*** INPUT ROWS

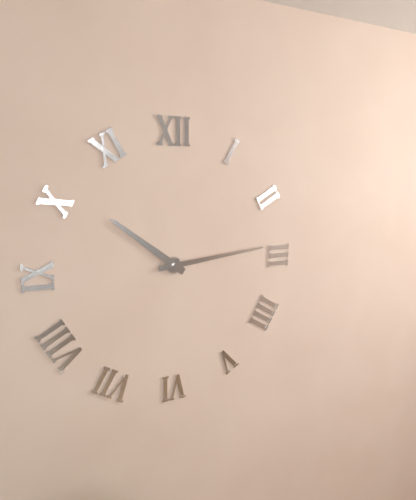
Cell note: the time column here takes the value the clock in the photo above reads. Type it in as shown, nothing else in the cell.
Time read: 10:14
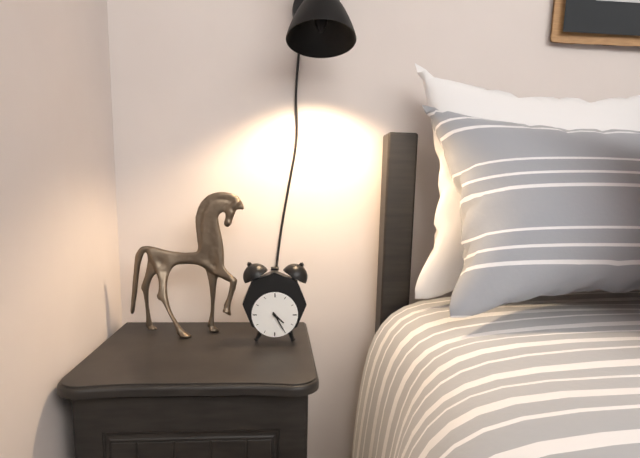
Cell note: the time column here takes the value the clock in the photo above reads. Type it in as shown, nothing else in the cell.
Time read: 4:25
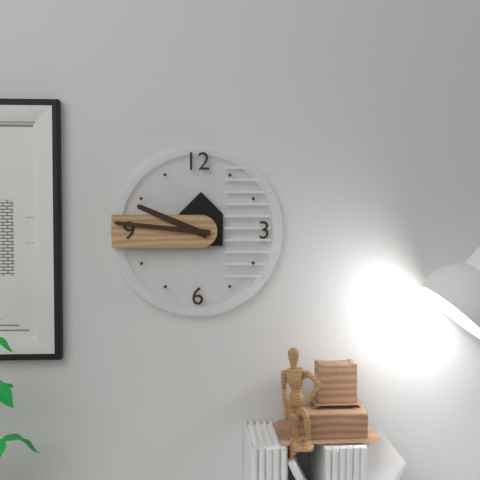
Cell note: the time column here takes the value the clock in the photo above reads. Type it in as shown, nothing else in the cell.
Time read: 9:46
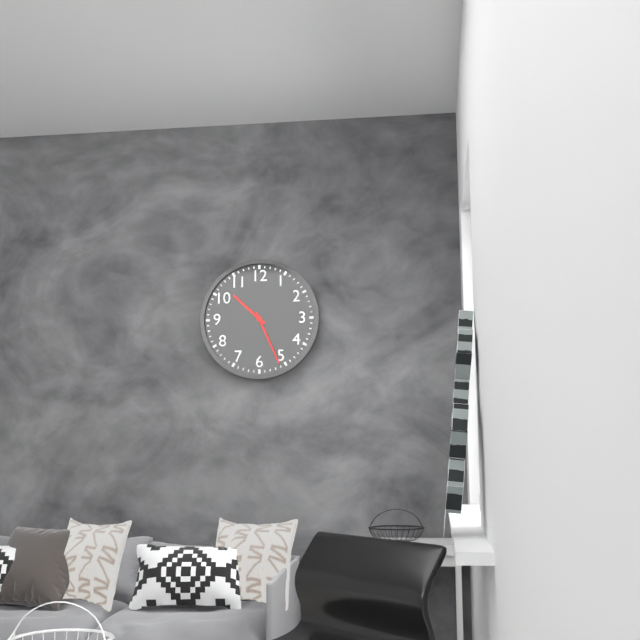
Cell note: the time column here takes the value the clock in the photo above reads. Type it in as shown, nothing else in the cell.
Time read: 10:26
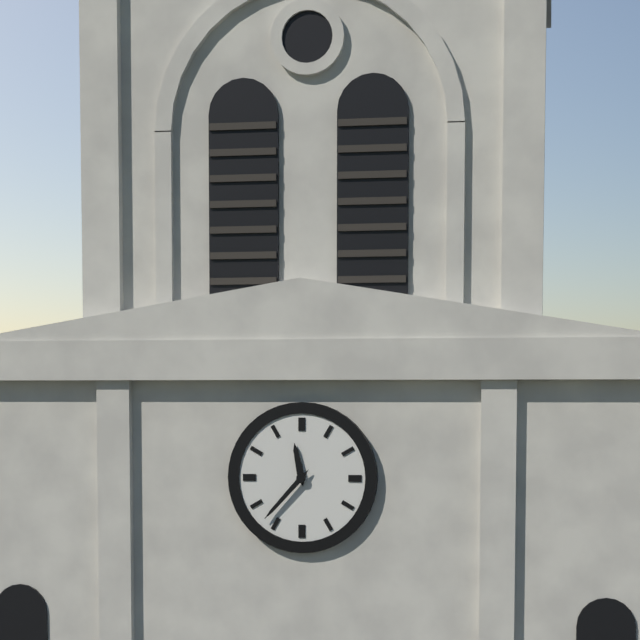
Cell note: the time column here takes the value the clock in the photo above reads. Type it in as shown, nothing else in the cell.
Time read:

******

WHAT YOU HAVE TO DO
Arrange every line of all the records above as a numbered list, skipping any blank lines and leaving the pictures out.

CORRECT ANSWER
1. Cell note: the time column here takes the value the clock in the photo above reads. Type it in as shown, nothing else in the cell.
2. Time read: 10:14
3. Cell note: the time column here takes the value the clock in the photo above reads. Type it in as shown, nothing else in the cell.
4. Time read: 4:25
5. Cell note: the time column here takes the value the clock in the photo above reads. Type it in as shown, nothing else in the cell.
6. Time read: 9:46
7. Cell note: the time column here takes the value the clock in the photo above reads. Type it in as shown, nothing else in the cell.
8. Time read: 10:26
9. Cell note: the time column here takes the value the clock in the photo above reads. Type it in as shown, nothing else in the cell.
10. Time read:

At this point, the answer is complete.